A turning point, and the radical new vision of a forensic psychologist
It’s not clear whether it was a combination of the ‘sunk cost trap’ and the ‘status quo trap’ that kept Scotland stuck in a cycle of violence for so long. But, it often takes a crisis to move past the sunk cost mindset, and it sometimes takes a public global slap-down to recognise that home-grown crisis.
In response to the 2002 World Health Organisation assessment that “Glasgow [was] the murder capital of Europe” Karyn McCluskey, forensic psychologist, wrote a report to the Chief Constable of Glasgow Police department. In the report, McCluskey stated what might now seem obvious:
– “Prevention is absolutely key […] we need to start looking at [violence] like a disease, and looking at prevention – What are the risk and protective factors? What works in preventing it? And then, how do we scale it up to a country wide level?” –
In Scotland, “in 2002, violence was just seen as a police problem.” However when Karyn McCluskey looked at the problem of violence, she saw it as a broader public health issue in terms of the wellbeing of everyone. McCluskey went on to lead the Violence Reduction Unit of Glasgow. Listen to her 2015 interview on CBC Radio (Canada) at this link.
Watch this 2019 WIRED talk, “Fighting gang violence using epidemiology” by Karyn McCluskey, Chief executive, Community Justice Scotland.
(content warning: depictions of violence and injuries)
In Scotland, when the mindset towards violence shifted towards treating it as a disease, some of the mechanisms of police surveillance started to shift too. There became less of a need to depend entirely on the ‘catch-on-camera and punish model’, and there was a move towards a ‘violence prevention and compassionate community healthcare model’.

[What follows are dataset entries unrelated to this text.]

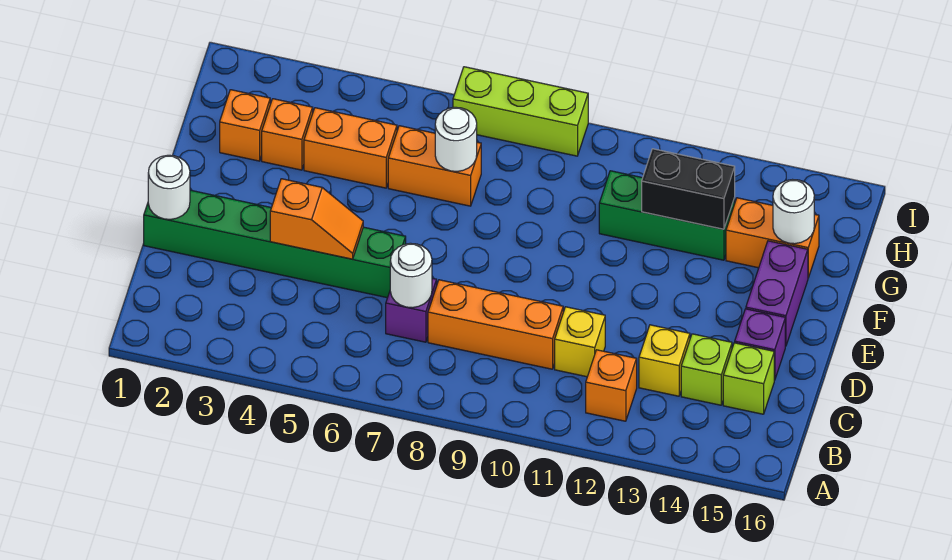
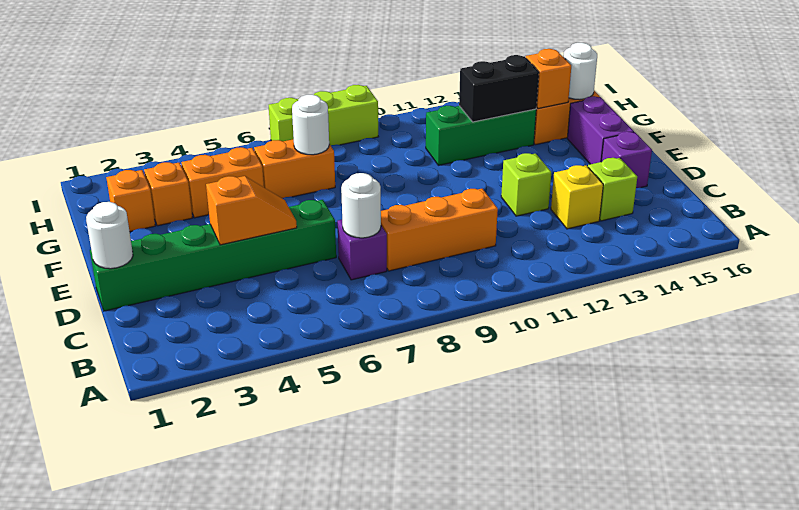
orange 1x1 brick [586,350,637,421] -> orange 1x1 brick moved to [525,49,571,109]
yellow 1x1 brick [555,307,605,377] -> none
lime 1x1 brick [723,343,774,414] -> lime 1x1 brick moved to [501,153,551,216]

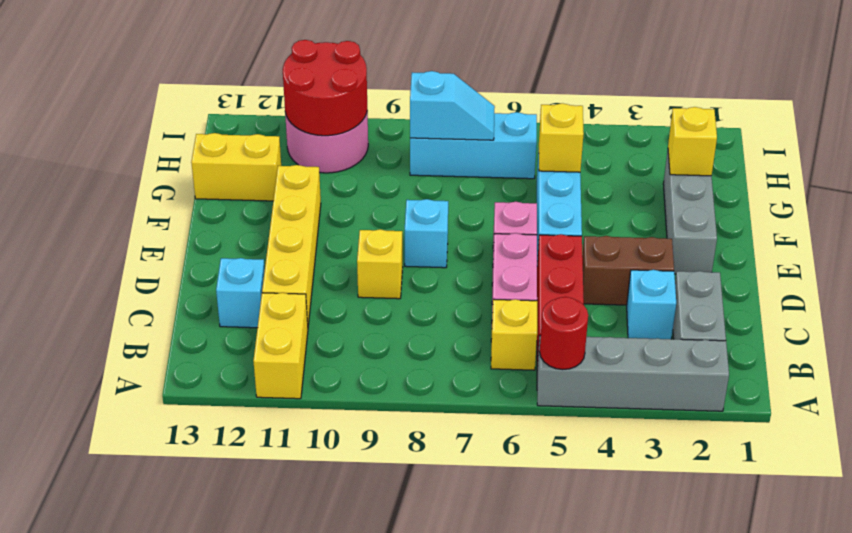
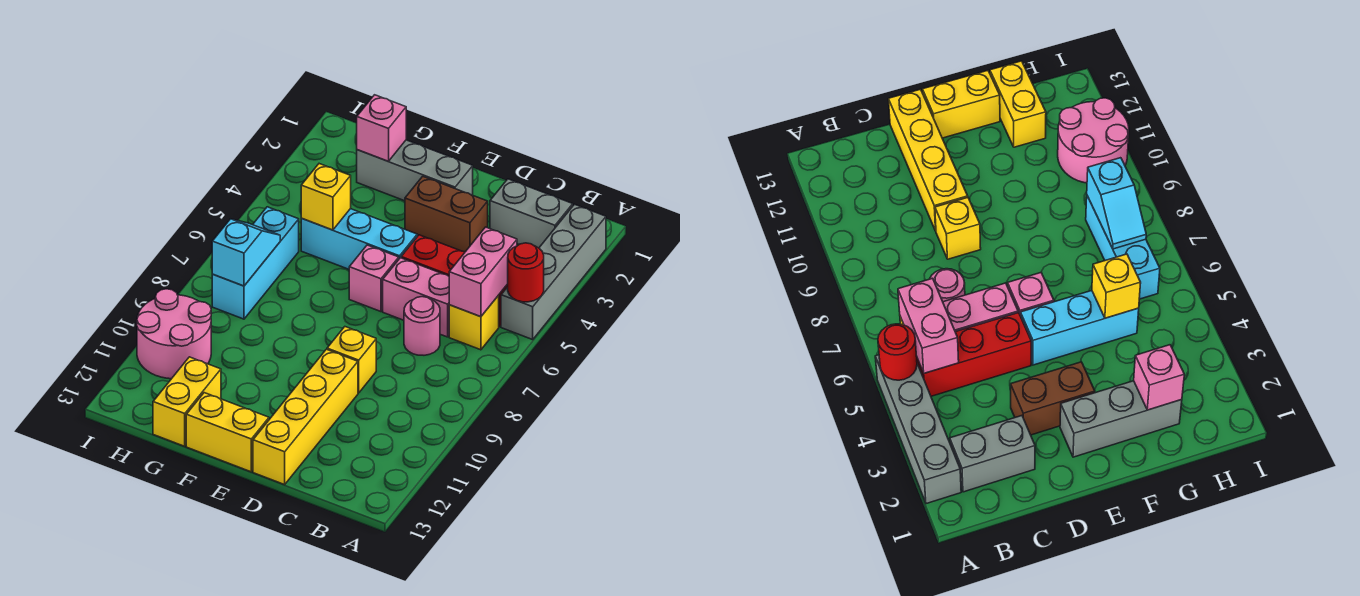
yellow 1x2 brick [253,293,308,399] -> yellow 1x2 brick moved to [186,393,269,472]
none -> pink 1x2 brick [449,227,517,317]
cyan 1x1 brick [627,270,676,339] -> none
none -> pink 1x1 round brick [404,297,440,355]
yellow 1x4 brick [262,165,321,325] -> yellow 1x4 brick turned to [253,349,358,485]
cyan 1x1 brick [216,258,265,328] -> none
brown 1x2 brick [582,236,674,305] -> brown 1x2 brick turned to [405,176,488,252]
cyan 1x1 brick [405,199,448,268] -> none
yellow 1x1 brick [668,107,717,176] -> pink 1x1 brick [357,95,406,161]
red 2x2 round brick [283,40,367,136] -> none

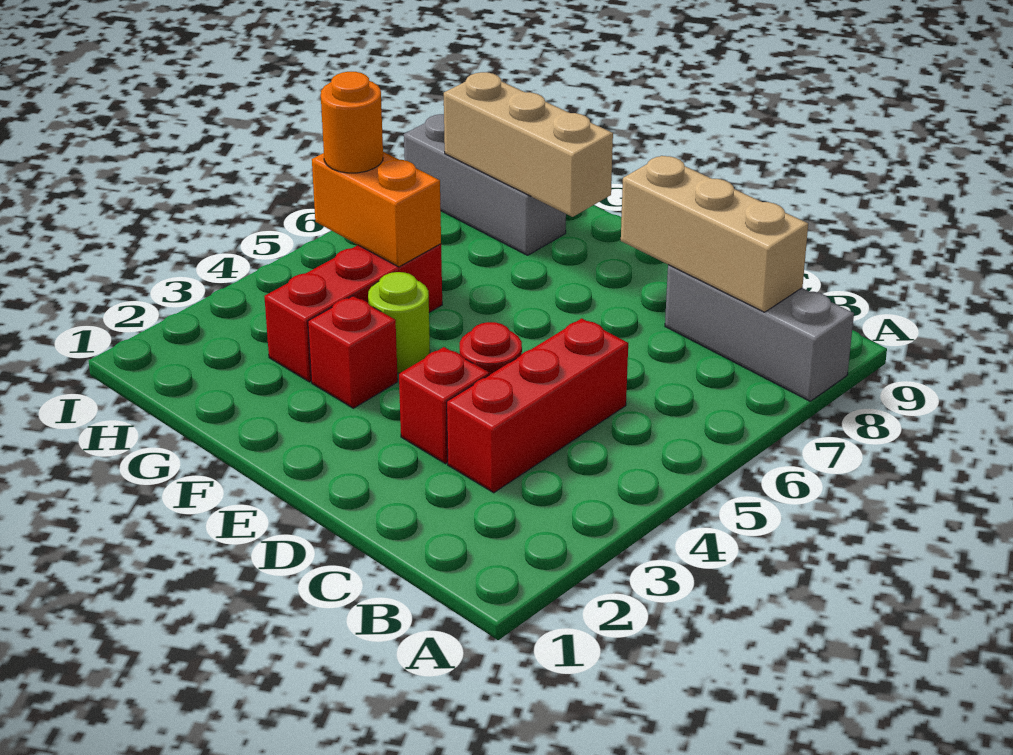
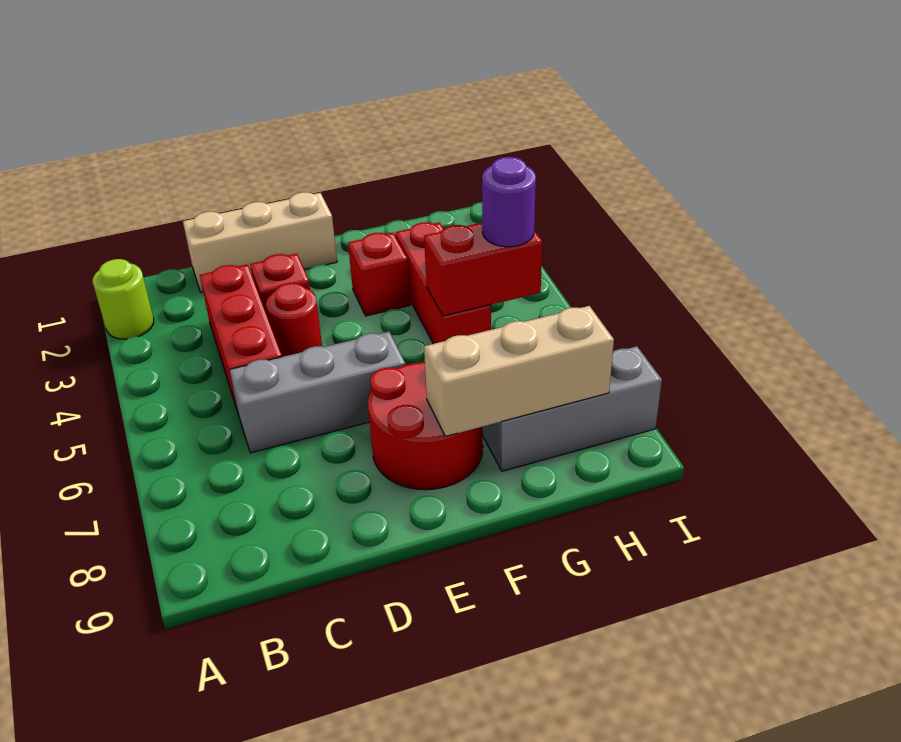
grey 1x3 brick [665,265,854,401] -> grey 1x3 brick moved to [230,331,406,453]
tan 1x3 brick [621,156,808,312] -> tan 1x3 brick moved to [183,192,337,293]
none -> red 2x2 round brick [368,362,483,490]
lime 1x1 round brick [368,272,430,373] -> lime 1x1 round brick moved to [93,259,154,339]
orange 1x2 brick [312,152,441,267] -> red 1x2 brick [424,223,542,316]
orange 1x1 round brick [321,72,383,173] -> purple 1x1 round brick [482,157,536,247]

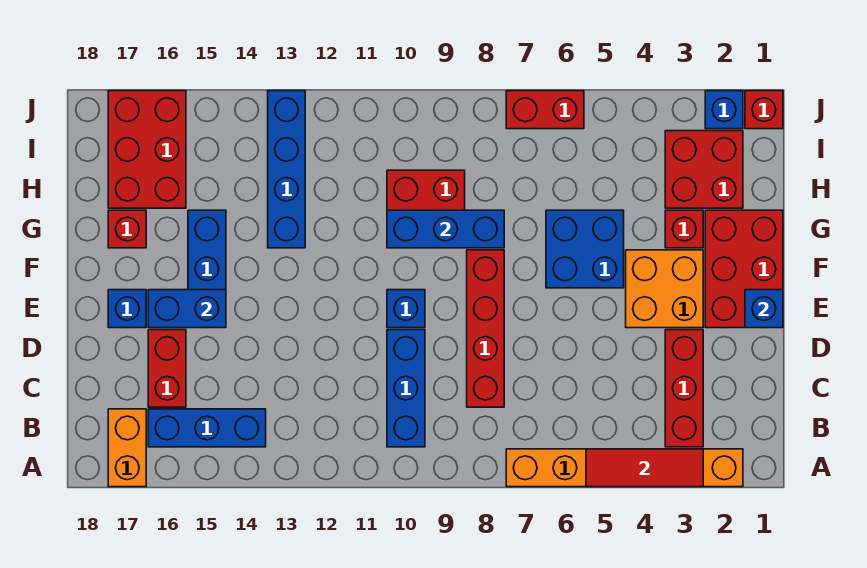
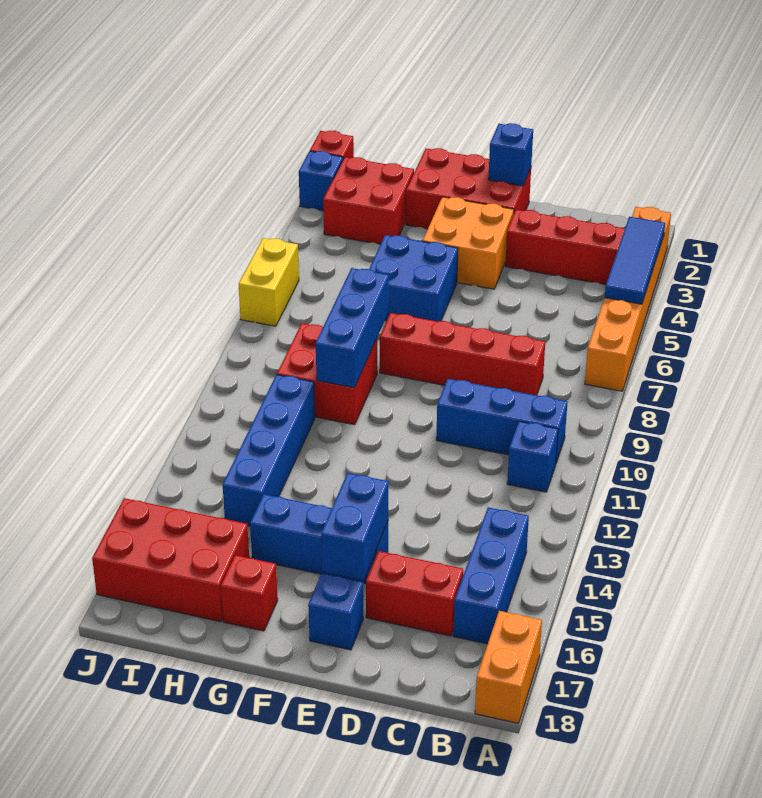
red 1x3 tile [586,449,703,487] -> blue 1x3 tile [605,217,665,304]
orange 1x2 brick [108,409,146,487] -> orange 1x2 brick turned to [475,611,542,723]
blue 1x1 brick [387,290,425,328] -> blue 1x1 brick moved to [507,421,558,492]
red 1x1 brick [665,210,703,248] -> none
blue 1x4 brick [268,91,305,248] -> blue 1x4 brick turned to [223,375,315,526]
red 1x2 brick [506,91,584,129] -> yellow 1x2 brick [239,238,299,326]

Note* The Violence Reduction Unit and Community Justice Scotland are definitely pushing Police Scotland in the right direction, but Police Scotland must also reflect upon their own internal relationship with violence. The independent public inquiry which has been established to examine the brutal arrest, and tragic death, of Sheku Bayoh – in police custody – will hopefully reveal insights into arrest procedures that cause injuries and deaths in Scotland. However, it is vital that Police Scotland also recognise their own human flaws, and the flaws in surveillance technologies, which perpetuate systemic prejudiced bias and “social sorting.”